* Records supplied
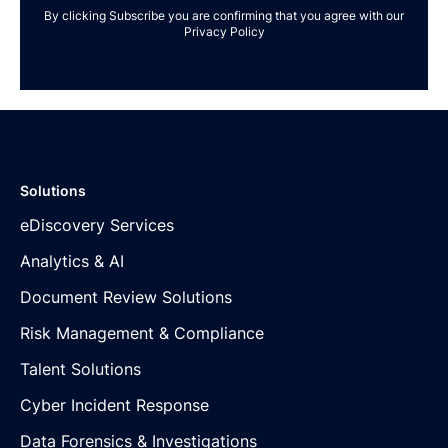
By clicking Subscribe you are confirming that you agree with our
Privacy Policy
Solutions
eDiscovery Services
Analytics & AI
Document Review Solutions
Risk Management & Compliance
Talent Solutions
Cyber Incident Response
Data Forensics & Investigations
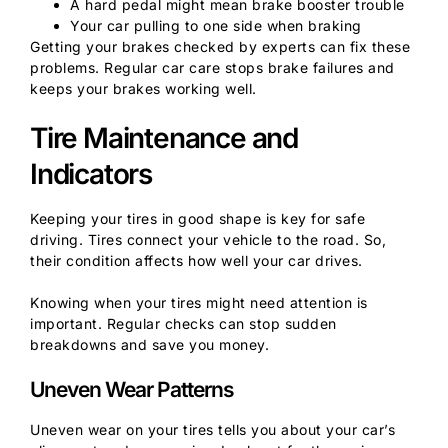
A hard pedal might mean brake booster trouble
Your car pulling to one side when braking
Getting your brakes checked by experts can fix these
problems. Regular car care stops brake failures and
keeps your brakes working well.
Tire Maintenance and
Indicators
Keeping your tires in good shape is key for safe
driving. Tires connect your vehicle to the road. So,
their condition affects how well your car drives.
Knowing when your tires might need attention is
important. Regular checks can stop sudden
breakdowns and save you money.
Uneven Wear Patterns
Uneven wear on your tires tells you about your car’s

* What you should do
All lines in the records above with "well" need to be found and copied.

* Exercise solution
keeps your brakes working well.
their condition affects how well your car drives.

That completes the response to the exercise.